The crux of the issue now confronting the governor and his legislative allies is that their political coalition is not broad enough to secure the majorities necessary to achieve their goals. Hyperbolic rhetoric about the nature of the threat posed by climate change – in other words, fear – simply does not provide impetus enough for those not already within their camp to bankroll their policy aims.

That is particularly true for those of us who are inclined toward free markets. For us, the S.B. 350 debate was a microcosm of the larger controversy surrounding how to address climate change.

There is a cognitive dissonance that exists between the rhetoric of an existential threat to humanity and the policy solutions that, conveniently, are virtually all tailored to expand the power of the state and to redistribute wealth. The worst part of this sort of cynical power grab in the name of saving the earth is that citizens, undoubtedly, will become increasingly skeptical and resistant to reasonable palliative environmental measures.

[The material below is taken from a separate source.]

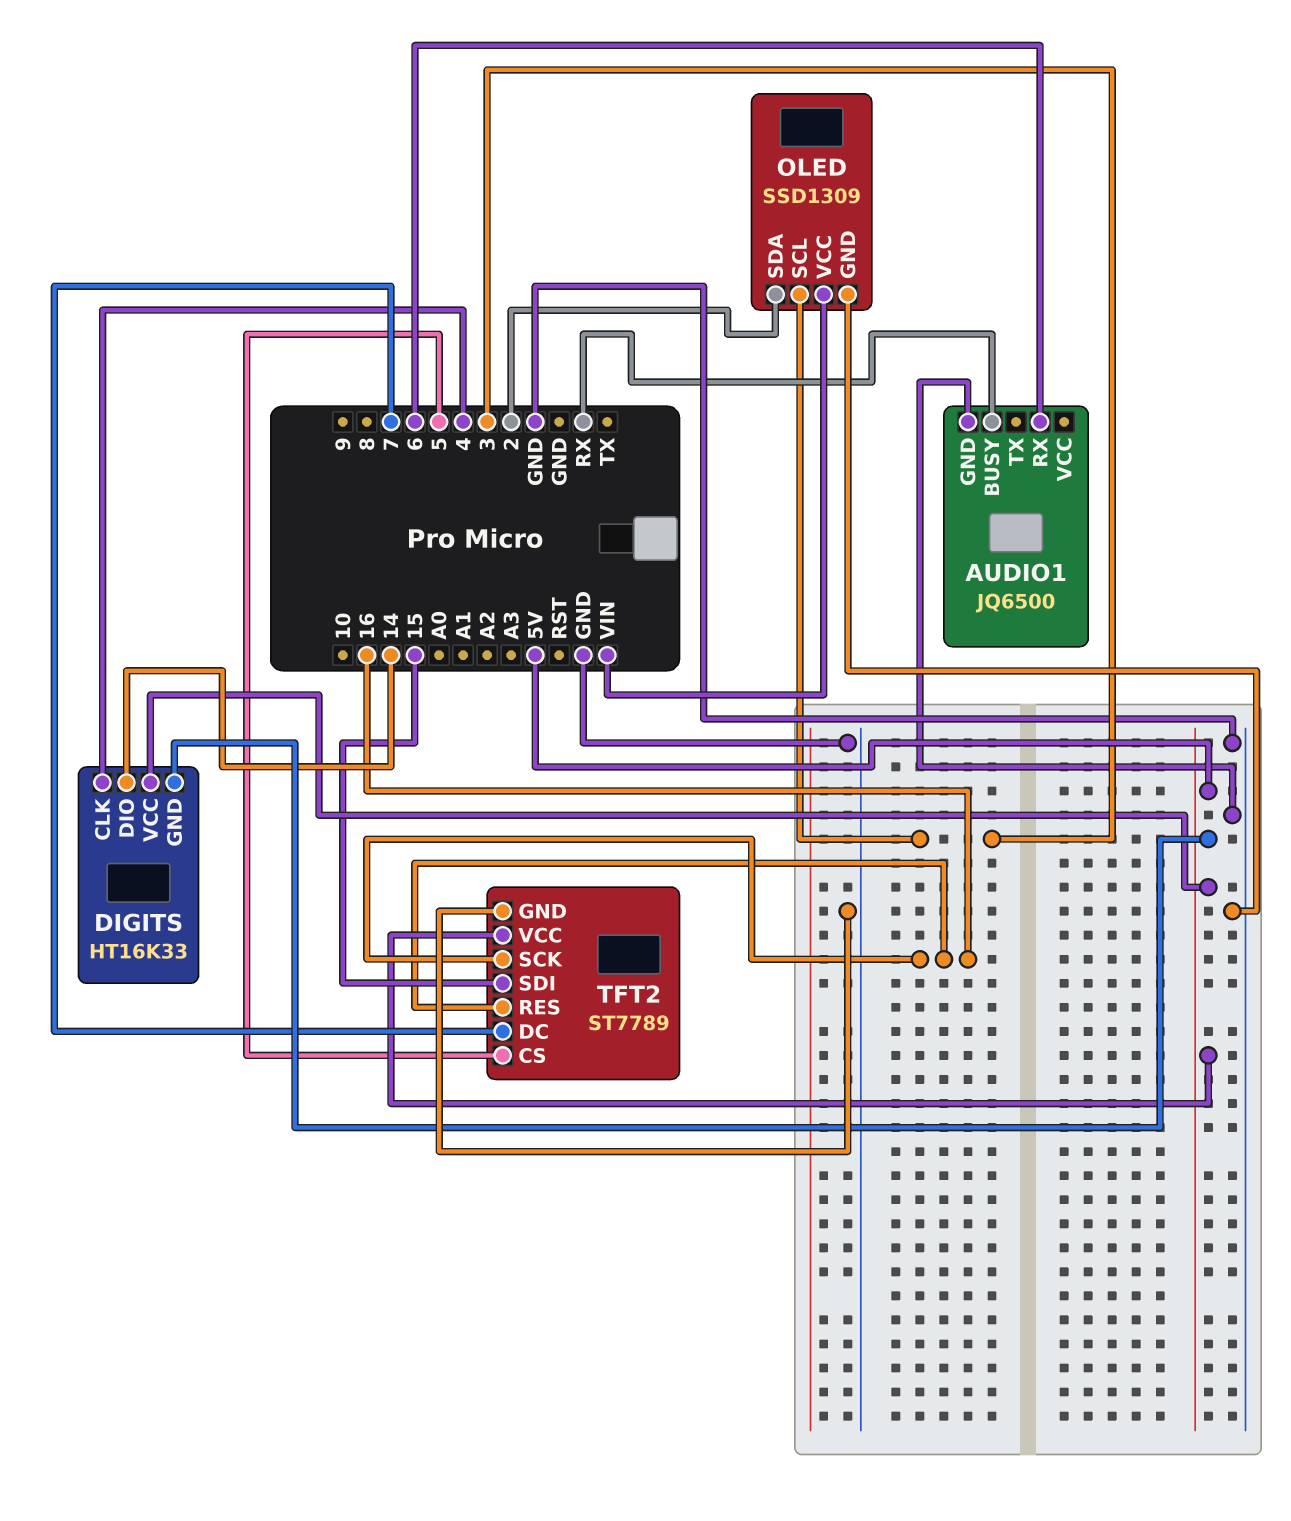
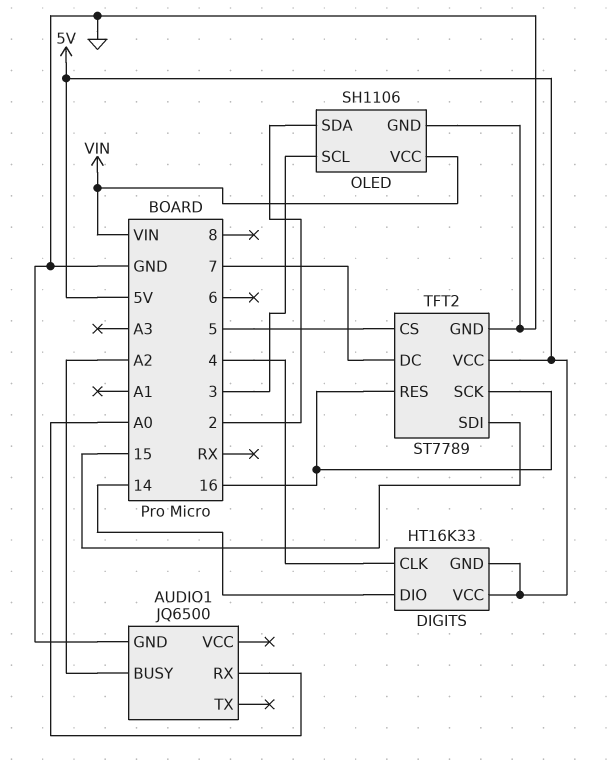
AUDIO1 pin BUSY: RX -> A2
AUDIO1 pin RX: 6 -> A0
OLED: SSD1309 -> SH1106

Climate change is a natural phenomenon and solutions to it are not the exclusive domain of a single political movement or ideology.

A free-market approach to addressing climate change would involve less government involvement, not more. It would involve fewer and more narrowly tailored taxes, not more. And it would rely upon the innovation that only individual agency can provide, not the coercive might of a purportedly expert state apparatus. Most importantly, a free-market approach would be far more effective in preserving the environment.

At bottom, if the goal of climate activists is really to reduce the greenhouse gas emissions they must do better than mandates and arm-twisting. If they do not, free-market voices and the constituencies which they seek to burden will continue to confound them.